▸ **PROBLEM DESCRIPTION**: Copy every line from the one containing "right shoulder: (426, 196, 4)" to the one containing "right shoulder: (563, 277, 2)", including both of those lines. Leave the pictures out.

▸ **Stored data**:
******************************

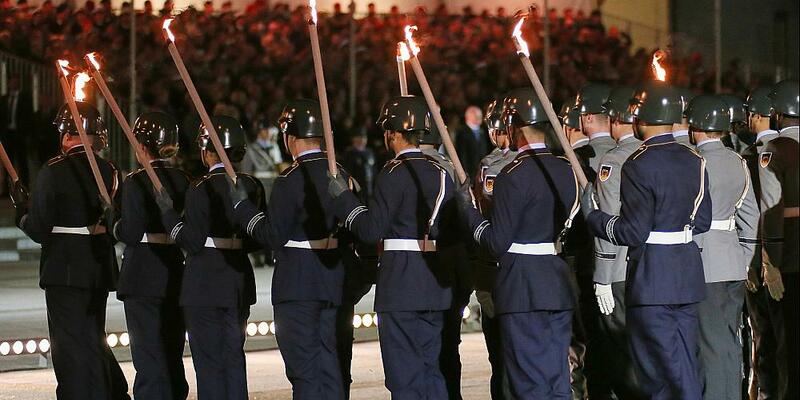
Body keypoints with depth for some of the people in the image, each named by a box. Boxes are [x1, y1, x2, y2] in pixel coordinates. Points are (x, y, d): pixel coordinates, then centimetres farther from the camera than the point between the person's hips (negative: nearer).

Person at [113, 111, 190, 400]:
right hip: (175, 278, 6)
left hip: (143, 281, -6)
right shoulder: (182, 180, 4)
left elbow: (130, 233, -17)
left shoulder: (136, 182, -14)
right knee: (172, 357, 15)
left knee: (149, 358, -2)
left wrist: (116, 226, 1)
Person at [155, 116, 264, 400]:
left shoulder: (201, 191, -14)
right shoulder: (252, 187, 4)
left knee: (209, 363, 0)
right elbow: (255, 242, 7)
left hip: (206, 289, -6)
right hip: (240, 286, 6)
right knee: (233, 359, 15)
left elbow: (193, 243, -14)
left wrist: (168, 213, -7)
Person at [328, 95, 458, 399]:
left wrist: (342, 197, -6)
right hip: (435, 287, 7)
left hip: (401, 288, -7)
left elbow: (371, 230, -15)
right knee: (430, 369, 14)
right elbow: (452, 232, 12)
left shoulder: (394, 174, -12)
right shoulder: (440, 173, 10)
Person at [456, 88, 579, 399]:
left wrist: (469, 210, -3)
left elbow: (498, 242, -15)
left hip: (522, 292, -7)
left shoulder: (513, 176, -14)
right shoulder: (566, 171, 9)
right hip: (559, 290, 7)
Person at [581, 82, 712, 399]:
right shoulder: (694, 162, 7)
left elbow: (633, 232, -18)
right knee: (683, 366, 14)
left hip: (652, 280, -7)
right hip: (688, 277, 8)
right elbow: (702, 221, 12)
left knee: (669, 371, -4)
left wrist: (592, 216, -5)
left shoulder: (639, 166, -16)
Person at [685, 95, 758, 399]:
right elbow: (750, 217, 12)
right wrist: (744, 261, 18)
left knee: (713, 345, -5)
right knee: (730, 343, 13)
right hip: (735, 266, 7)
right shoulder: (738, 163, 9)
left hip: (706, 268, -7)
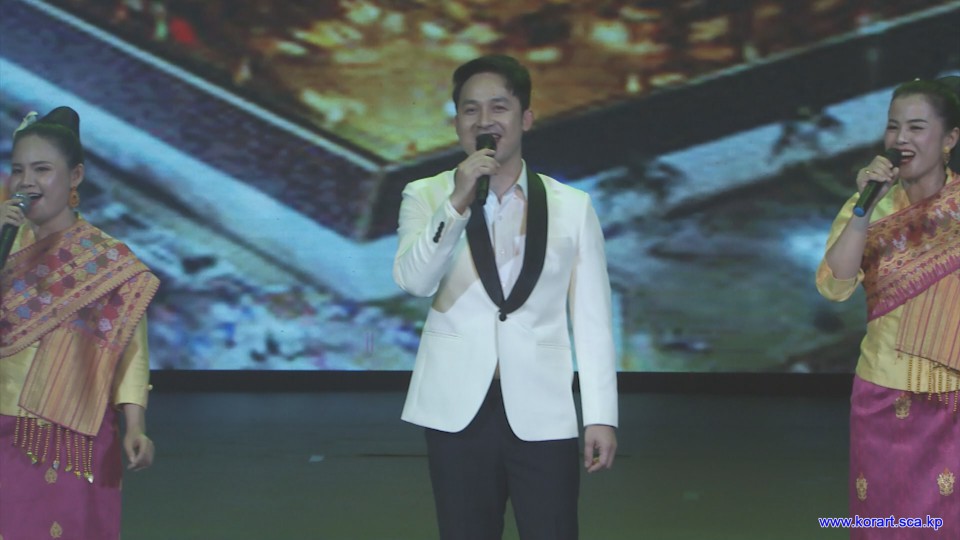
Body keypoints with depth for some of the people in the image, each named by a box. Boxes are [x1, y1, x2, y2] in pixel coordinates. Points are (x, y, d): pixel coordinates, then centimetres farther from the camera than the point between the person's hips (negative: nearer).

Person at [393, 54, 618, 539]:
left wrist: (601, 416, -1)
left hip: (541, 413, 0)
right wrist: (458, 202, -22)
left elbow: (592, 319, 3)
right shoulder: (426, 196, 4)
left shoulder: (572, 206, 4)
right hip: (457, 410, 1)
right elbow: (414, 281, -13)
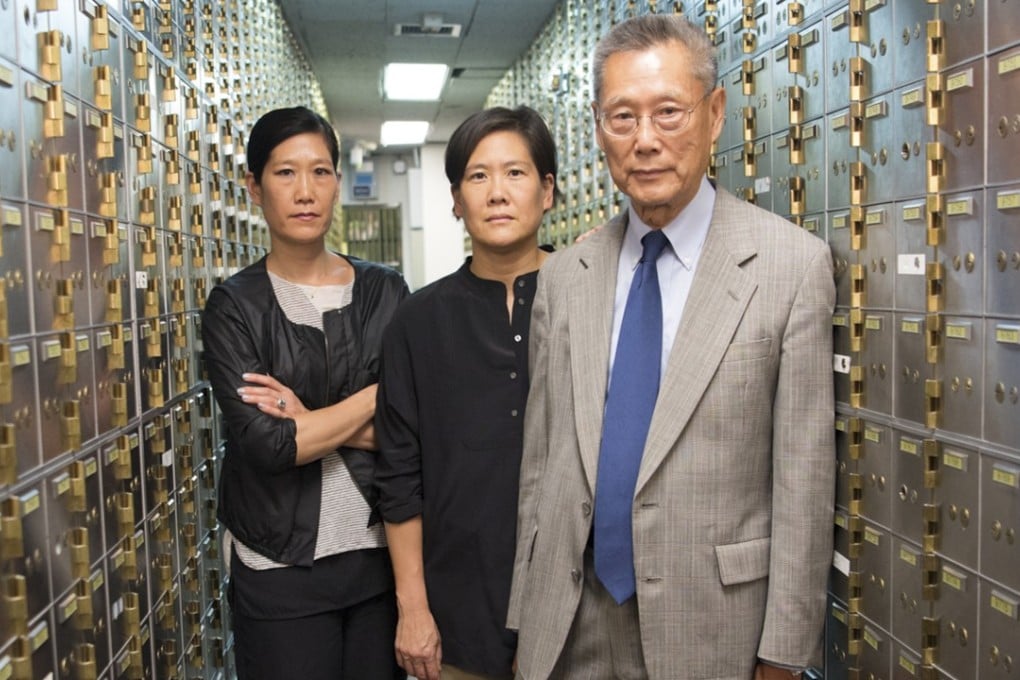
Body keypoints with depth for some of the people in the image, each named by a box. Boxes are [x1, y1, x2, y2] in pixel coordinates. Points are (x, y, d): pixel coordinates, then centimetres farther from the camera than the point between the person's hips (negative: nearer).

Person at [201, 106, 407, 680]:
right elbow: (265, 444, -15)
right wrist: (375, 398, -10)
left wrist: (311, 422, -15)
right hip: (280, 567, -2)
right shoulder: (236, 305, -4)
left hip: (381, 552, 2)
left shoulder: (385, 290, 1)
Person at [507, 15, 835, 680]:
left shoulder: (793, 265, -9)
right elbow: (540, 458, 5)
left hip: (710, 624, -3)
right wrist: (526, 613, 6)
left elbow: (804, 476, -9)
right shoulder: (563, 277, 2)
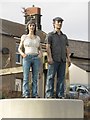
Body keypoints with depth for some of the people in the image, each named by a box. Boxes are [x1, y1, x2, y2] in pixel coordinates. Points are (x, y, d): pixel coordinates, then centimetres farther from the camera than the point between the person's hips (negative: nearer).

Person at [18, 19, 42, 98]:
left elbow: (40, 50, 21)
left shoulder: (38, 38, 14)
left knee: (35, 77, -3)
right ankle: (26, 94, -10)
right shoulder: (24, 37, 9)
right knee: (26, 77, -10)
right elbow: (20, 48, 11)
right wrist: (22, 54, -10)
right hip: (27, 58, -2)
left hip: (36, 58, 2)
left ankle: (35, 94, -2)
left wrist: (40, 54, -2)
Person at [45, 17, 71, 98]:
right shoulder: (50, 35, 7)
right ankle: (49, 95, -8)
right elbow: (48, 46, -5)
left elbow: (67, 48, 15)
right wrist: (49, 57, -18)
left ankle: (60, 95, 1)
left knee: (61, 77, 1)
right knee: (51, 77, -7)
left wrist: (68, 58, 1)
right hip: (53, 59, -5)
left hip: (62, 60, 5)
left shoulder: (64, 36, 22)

******************************

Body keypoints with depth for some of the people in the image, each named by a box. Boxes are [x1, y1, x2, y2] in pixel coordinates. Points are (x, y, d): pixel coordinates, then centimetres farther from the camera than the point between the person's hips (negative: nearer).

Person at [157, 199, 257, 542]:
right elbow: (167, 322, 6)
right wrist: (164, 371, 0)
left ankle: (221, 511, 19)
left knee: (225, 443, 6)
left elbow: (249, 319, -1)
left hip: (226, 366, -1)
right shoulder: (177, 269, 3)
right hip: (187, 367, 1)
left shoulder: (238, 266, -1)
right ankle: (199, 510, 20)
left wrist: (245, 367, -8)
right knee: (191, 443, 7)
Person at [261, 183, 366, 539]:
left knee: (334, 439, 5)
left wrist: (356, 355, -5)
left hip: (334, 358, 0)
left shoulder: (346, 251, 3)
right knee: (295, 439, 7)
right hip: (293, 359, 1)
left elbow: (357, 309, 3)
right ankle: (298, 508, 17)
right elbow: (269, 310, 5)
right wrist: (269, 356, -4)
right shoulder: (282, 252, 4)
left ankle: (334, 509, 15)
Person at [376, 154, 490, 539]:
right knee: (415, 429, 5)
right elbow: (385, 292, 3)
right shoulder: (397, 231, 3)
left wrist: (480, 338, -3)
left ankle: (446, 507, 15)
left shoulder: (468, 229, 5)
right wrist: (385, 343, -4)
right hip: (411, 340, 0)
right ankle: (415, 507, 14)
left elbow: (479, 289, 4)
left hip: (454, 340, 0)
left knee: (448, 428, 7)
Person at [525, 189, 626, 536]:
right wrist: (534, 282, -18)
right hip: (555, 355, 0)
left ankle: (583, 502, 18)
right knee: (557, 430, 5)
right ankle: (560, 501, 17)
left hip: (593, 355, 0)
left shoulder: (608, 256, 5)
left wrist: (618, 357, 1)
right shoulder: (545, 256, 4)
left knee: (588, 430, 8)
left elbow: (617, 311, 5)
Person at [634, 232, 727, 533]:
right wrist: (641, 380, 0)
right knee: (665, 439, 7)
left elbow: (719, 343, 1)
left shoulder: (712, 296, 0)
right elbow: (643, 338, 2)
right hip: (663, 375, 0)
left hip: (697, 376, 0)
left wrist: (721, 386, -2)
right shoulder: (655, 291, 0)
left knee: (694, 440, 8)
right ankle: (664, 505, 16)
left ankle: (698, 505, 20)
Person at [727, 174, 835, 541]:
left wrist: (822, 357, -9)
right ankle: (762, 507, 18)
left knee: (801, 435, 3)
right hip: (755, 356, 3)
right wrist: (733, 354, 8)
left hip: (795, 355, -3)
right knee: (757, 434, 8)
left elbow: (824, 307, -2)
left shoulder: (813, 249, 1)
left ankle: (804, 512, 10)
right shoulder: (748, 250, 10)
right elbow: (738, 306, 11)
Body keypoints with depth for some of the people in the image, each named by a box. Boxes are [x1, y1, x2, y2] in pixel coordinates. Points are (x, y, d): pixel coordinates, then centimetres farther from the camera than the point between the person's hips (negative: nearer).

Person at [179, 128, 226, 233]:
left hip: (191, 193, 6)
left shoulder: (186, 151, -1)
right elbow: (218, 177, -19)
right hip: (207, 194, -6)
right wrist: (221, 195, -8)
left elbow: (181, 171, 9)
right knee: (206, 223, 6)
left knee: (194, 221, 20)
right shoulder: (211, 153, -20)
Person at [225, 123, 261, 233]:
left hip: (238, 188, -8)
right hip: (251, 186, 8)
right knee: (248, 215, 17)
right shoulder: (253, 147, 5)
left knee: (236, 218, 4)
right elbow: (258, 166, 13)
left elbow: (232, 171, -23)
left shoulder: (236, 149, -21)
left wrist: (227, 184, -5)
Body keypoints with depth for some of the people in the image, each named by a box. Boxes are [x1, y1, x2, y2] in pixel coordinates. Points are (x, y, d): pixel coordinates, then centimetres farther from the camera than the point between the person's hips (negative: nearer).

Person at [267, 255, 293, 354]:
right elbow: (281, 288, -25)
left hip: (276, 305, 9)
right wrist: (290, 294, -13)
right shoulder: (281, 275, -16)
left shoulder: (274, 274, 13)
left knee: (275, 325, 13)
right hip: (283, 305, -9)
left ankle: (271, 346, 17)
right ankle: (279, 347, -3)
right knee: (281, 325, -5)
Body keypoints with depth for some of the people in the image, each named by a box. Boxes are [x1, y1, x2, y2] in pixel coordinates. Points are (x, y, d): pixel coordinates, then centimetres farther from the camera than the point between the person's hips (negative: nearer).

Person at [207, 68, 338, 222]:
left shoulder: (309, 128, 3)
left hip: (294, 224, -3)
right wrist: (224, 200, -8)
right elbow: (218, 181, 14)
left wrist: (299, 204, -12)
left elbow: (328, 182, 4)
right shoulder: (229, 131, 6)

******************************

▸ **EXPECTED OUTPUT**:
right shoulder: (426, 196, 4)
left shoulder: (572, 206, 4)
right hip: (457, 410, 1)
right elbow: (414, 281, -13)
Body keypoints with depth for some of the people in the image, each named by a box. Boxes are [x1, y1, x2, y2] in pixel coordinates. Points are (x, y, d): pixel coordinates, then centimetres farther from the camera than the point between the person's hips (negative: nearer).

Person at [201, 106, 407, 680]:
right elbow: (265, 444, -15)
right wrist: (375, 398, -10)
left wrist: (311, 422, -15)
right hip: (280, 567, -2)
right shoulder: (236, 305, -4)
left hip: (381, 552, 2)
left shoulder: (385, 290, 1)
Person at [507, 15, 835, 680]:
left shoulder: (793, 265, -9)
right elbow: (540, 458, 5)
left hip: (710, 624, -3)
right wrist: (526, 613, 6)
left elbow: (804, 476, -9)
right shoulder: (563, 277, 2)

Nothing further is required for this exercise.